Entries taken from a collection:
++++++++++++++++++++
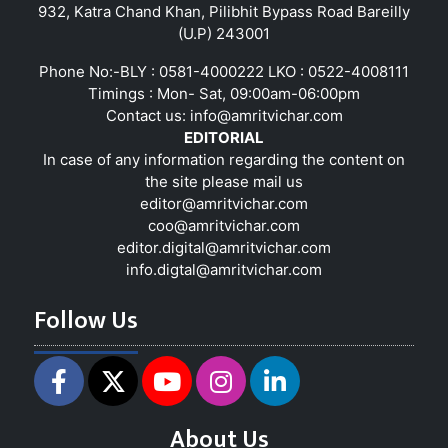
932, Katra Chand Khan, Pilibhit Bypass Road Bareilly
(U.P) 243001
Phone No:-BLY : 0581-4000222 LKO : 0522-4008111
Timings : Mon- Sat, 09:00am-06:00pm
Contact us:
info@amritvichar.com
EDITORIAL
In case of any information regarding the content on
the site please mail us
editor@amritvichar.com
coo@amritvichar.com
editor.digital@amritvichar.com
info.digtal@amritvichar.com
Follow Us
About Us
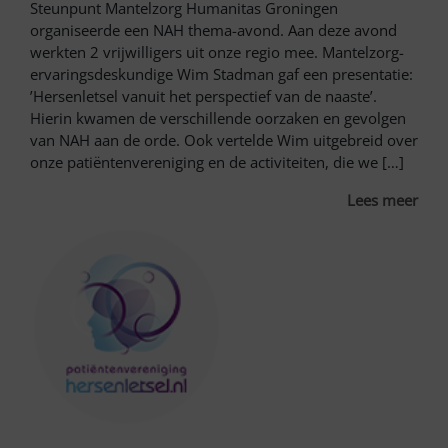
Steunpunt Mantelzorg Humanitas Groningen
organiseerde een NAH thema-avond. Aan deze avond
werkten 2 vrijwilligers uit onze regio mee. Mantelzorg-
ervaringsdeskundige Wim Stadman gaf een presentatie:
’Hersenletsel vanuit het perspectief van de naaste’.
Hierin kwamen de verschillende oorzaken en gevolgen
van NAH aan de orde. Ook vertelde Wim uitgebreid over
onze patiëntenvereniging en de activiteiten, die we […]
Lees meer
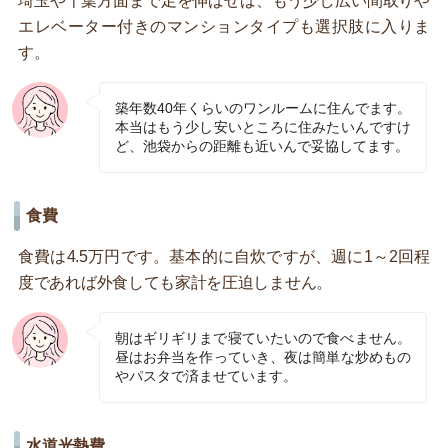
埼玉や千葉方面まで足を伸ばせば、もう少し広い間取りや
エレベーター付きのマンションタイプも選択肢に入りま
す。
築年数40年くらいのワンルームに住んでます。
本当はもう少し安いところに住みたいんですけ
ど、池袋からの距離も近いんで妥協してます。
食費
食費は4.5万円です。基本的に自炊ですが、週に1～2回程
度であれば外食しても家計を圧迫しません。
朝はギリギリまで寝ていたいので食べません。
昼はお弁当を作っていき、夜は簡単な炒めもの
やパスタで済ませています。
水道光熱費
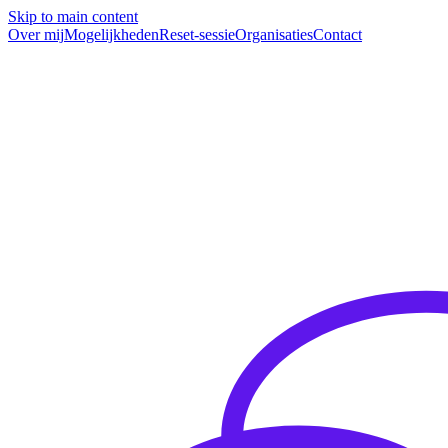
Skip to main content
Over mij
Mogelijkheden
Reset-sessie
Organisaties
Contact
++++++++++++++++++++
## EXERCISE AIM:
One number is all the reply should hold: how many lines in these records include the word "Mantelzorg".

## RESPONSE:
2